When a company has a strong group of influencers on their team, they can leverage those networks to reach out to industry veterans. This is especially important in an emerging space like blockchain, where the presence of a respected name in the field goes a long way toward bringing others on board and forging necessary partnerships. In the case of ShipChain, this role is filled by the Chief Strategy Officer, Roger Crook, former CEO and global head of sales at DHL.

It's true that marketing within an industry is not the same as reaching those outside of it, but in the case of transport, there's a lot of overlap between worker and public. Not only is the industry valued in the trillions, but around 4.8 million people work in it in some capacity in the US, and the number is growing steadily. That's a huge potential audience for a product or platform.

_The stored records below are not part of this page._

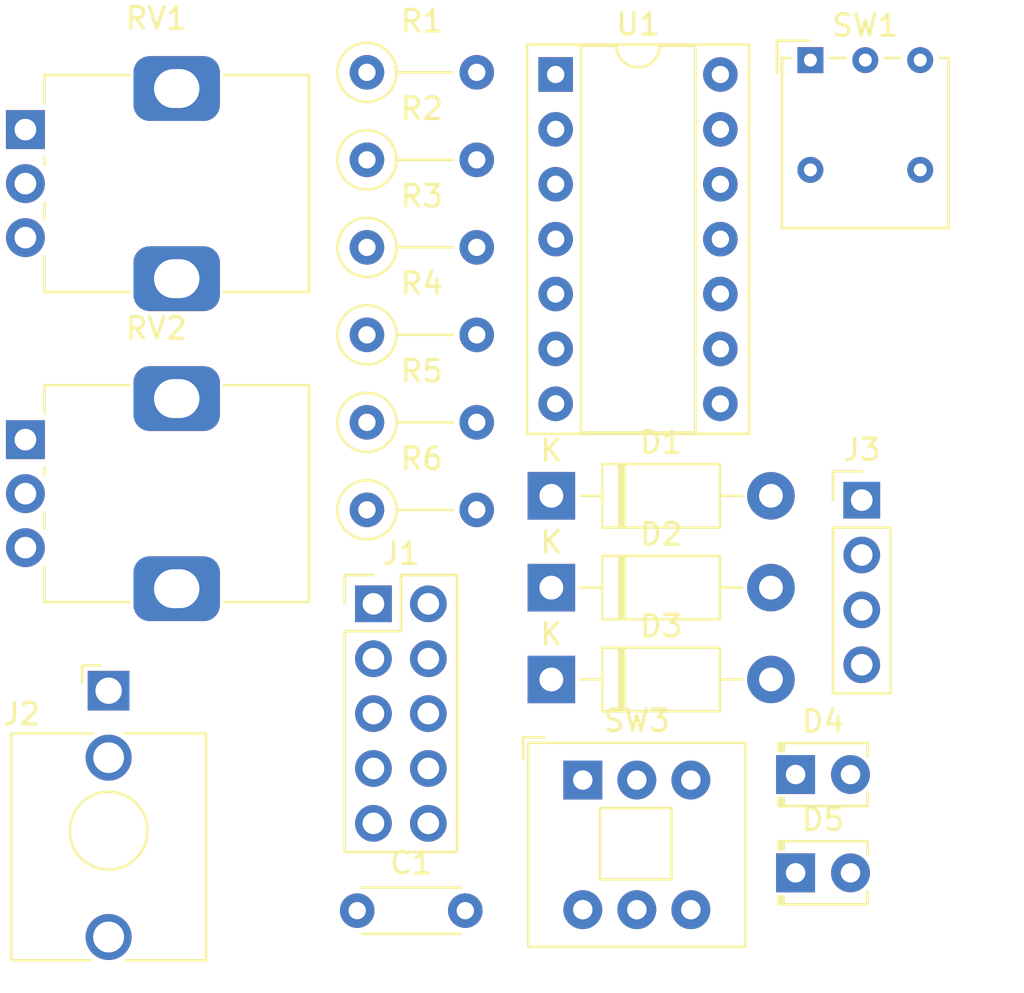
<source format=kicad_pcb>
(kicad_pcb (version 20221018) (generator pcbnew)

  (general
    (thickness 1.6)
  )

  (paper "A4")
  (layers
    (0 "F.Cu" signal)
    (31 "B.Cu" signal)
    (32 "B.Adhes" user "B.Adhesive")
    (33 "F.Adhes" user "F.Adhesive")
    (34 "B.Paste" user)
    (35 "F.Paste" user)
    (36 "B.SilkS" user "B.Silkscreen")
    (37 "F.SilkS" user "F.Silkscreen")
    (38 "B.Mask" user)
    (39 "F.Mask" user)
    (40 "Dwgs.User" user "User.Drawings")
    (41 "Cmts.User" user "User.Comments")
    (42 "Eco1.User" user "User.Eco1")
    (43 "Eco2.User" user "User.Eco2")
    (44 "Edge.Cuts" user)
    (45 "Margin" user)
    (46 "B.CrtYd" user "B.Courtyard")
    (47 "F.CrtYd" user "F.Courtyard")
    (48 "B.Fab" user)
    (49 "F.Fab" user)
    (50 "User.1" user)
    (51 "User.2" user)
    (52 "User.3" user)
    (53 "User.4" user)
    (54 "User.5" user)
    (55 "User.6" user)
    (56 "User.7" user)
    (57 "User.8" user)
    (58 "User.9" user)
  )

  (setup
    (pad_to_mask_clearance 0)
    (pcbplotparams
      (layerselection 0x00010fc_ffffffff)
      (plot_on_all_layers_selection 0x0000000_00000000)
      (disableapertmacros false)
      (usegerberextensions false)
      (usegerberattributes true)
      (usegerberadvancedattributes true)
      (creategerberjobfile true)
      (dashed_line_dash_ratio 12.000000)
      (dashed_line_gap_ratio 3.000000)
      (svgprecision 4)
      (plotframeref false)
      (viasonmask false)
      (mode 1)
      (useauxorigin false)
      (hpglpennumber 1)
      (hpglpenspeed 20)
      (hpglpendiameter 15.000000)
      (dxfpolygonmode true)
      (dxfimperialunits true)
      (dxfusepcbnewfont true)
      (psnegative false)
      (psa4output false)
      (plotreference true)
      (plotvalue true)
      (plotinvisibletext false)
      (sketchpadsonfab false)
      (subtractmaskfromsilk false)
      (outputformat 1)
      (mirror false)
      (drillshape 1)
      (scaleselection 1)
      (outputdirectory "")
    )
  )

  (net 0 "")
  (net 1 "Net-(SW3A-A)")
  (net 2 "GND")
  (net 3 "Net-(D1-K)")
  (net 4 "Net-(D1-A)")
  (net 5 "Net-(D2-K)")
  (net 6 "Net-(D2-A)")
  (net 7 "Net-(D3-A)")
  (net 8 "OUT1")
  (net 9 "Net-(D4-A)")
  (net 10 "Net-(D5-A)")
  (net 11 "-12V")
  (net 12 "unconnected-(J1-Pin_2-Pad2)")
  (net 13 "unconnected-(J1-Pin_3-Pad3)")
  (net 14 "unconnected-(J1-Pin_4-Pad4)")
  (net 15 "unconnected-(J1-Pin_6-Pad6)")
  (net 16 "unconnected-(J1-Pin_7-Pad7)")
  (net 17 "unconnected-(J1-Pin_8-Pad8)")
  (net 18 "+12V")
  (net 19 "unconnected-(J1-Pin_10-Pad10)")
  (net 20 "IN1")
  (net 21 "unconnected-(J3-Pin_2-Pad2)")
  (net 22 "unconnected-(J3-Pin_3-Pad3)")
  (net 23 "unconnected-(J3-Pin_4-Pad4)")
  (net 24 "Net-(R1-Pad1)")
  (net 25 "Net-(R3-Pad2)")
  (net 26 "Net-(U1C--)")
  (net 27 "Net-(U1A--)")
  (net 28 "Net-(SW3A-B)")
  (net 29 "unconnected-(U1D-+-Pad12)")
  (net 30 "unconnected-(U1D---Pad13)")
  (net 31 "unconnected-(U1-Pad14)")

  (footprint "Connector_PinHeader_2.54mm:PinHeader_1x04_P2.54mm_Vertical" (layer "F.Cu") (at 180.86 107.21))

  (footprint "Resistor_THT:R_Axial_DIN0207_L6.3mm_D2.5mm_P5.08mm_Vertical" (layer "F.Cu") (at 157.97 103.61))

  (footprint "Potentiometer_THT:Potentiometer_Alps_RK09K_Single_Vertical" (layer "F.Cu") (at 142.17 104.41))

  (footprint "Button_Switch_THT:SW_Lever_1P2T_NKK_GW12LxH" (layer "F.Cu") (at 178.485 86.845))

  (footprint "Resistor_THT:R_Axial_DIN0207_L6.3mm_D2.5mm_P5.08mm_Vertical" (layer "F.Cu") (at 157.97 99.56))

  (footprint "Diode_THT:D_DO-41_SOD81_P10.16mm_Horizontal" (layer "F.Cu") (at 166.5 107.01))

  (footprint "Resistor_THT:R_Axial_DIN0207_L6.3mm_D2.5mm_P5.08mm_Vertical" (layer "F.Cu") (at 157.97 95.51))

  (footprint "Connector_Audio:Jack_3.5mm_QingPu_WQP-PJ398SM_Vertical_CircularHoles" (layer "F.Cu") (at 146.02 116.03))

  (footprint "Resistor_THT:R_Axial_DIN0207_L6.3mm_D2.5mm_P5.08mm_Vertical" (layer "F.Cu") (at 157.97 107.66))

  (footprint "Diode_THT:D_DO-41_SOD81_P10.16mm_Horizontal" (layer "F.Cu") (at 166.5 115.51))

  (footprint "Potentiometer_THT:Potentiometer_Alps_RK09K_Single_Vertical" (layer "F.Cu") (at 142.17 90.06))

  (footprint "LED_THT:LED_D2.0mm_W4.0mm_H2.8mm_FlatTop" (layer "F.Cu") (at 177.8 119.91))

  (footprint "LED_THT:LED_D2.0mm_W4.0mm_H2.8mm_FlatTop" (layer "F.Cu") (at 177.8 124.46))

  (footprint "Button_Switch_THT:SW_Push_2P2T_Toggle_CK_PVA2xxH3xxxxxxV2" (layer "F.Cu") (at 167.955 120.165))

  (footprint "Resistor_THT:R_Axial_DIN0207_L6.3mm_D2.5mm_P5.08mm_Vertical" (layer "F.Cu") (at 157.97 87.41))

  (footprint "Package_DIP:DIP-14_W7.62mm_Socket" (layer "F.Cu") (at 166.7 87.51))

  (footprint "Connector_PinHeader_2.54mm:PinHeader_2x05_P2.54mm_Vertical" (layer "F.Cu") (at 158.27 112.01))

  (footprint "Resistor_THT:R_Axial_DIN0207_L6.3mm_D2.5mm_P5.08mm_Vertical" (layer "F.Cu") (at 157.97 91.46))

  (footprint "Diode_THT:D_DO-41_SOD81_P10.16mm_Horizontal" (layer "F.Cu") (at 166.5 111.26))

  (footprint "Capacitor_THT:C_Disc_D4.3mm_W1.9mm_P5.00mm" (layer "F.Cu") (at 157.52 126.21))

)

</source>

Blockchain Has a Lot of Value

In order to convince the general public that blockchain is both trustworthy and valuable, you need to show its capabilities in action. This can be done second-hand through informational videos and write-ups on the technology or under the hood functionality, but a much more effective strategy is to organically weave the blockchain into the product or service you're selling.

In the case of supply chains, this can involve telling a shipment's 'story.' In Finland, blockchain is being used to give the customer information about the fish they're buying. Scanning a QR code reveals a wealth of data: which lake the fish was caught in, how recently it was caught, and how it reached the market. Customers can be sure the information is authentic thanks to the immutable nature of blockchain.

As Evans explains, "Blockchain is a powerful tool in establishing a trust-based relationship between brand and consumer. Because global commerce has alienated us from the supply chain to an extent, many people want to know more about what they're buying. Where it came from, who made it, whether it's sustainable or not, etc. The blockchain can tell them all of that."

Thus, putting the blockchain's power front and center before the customer not only provides a clear use-case, distinguishing a blockchain company from its competitors but also markets the technology directly to those who may not be familiar with it yet.

Marketing a technology as new and exciting as blockchain can sometimes feel like an uphill battle. But if your company can leverage its team of influencers to establish a powerful marketing presence within its industry and the crypto community, the general public won't be far behind.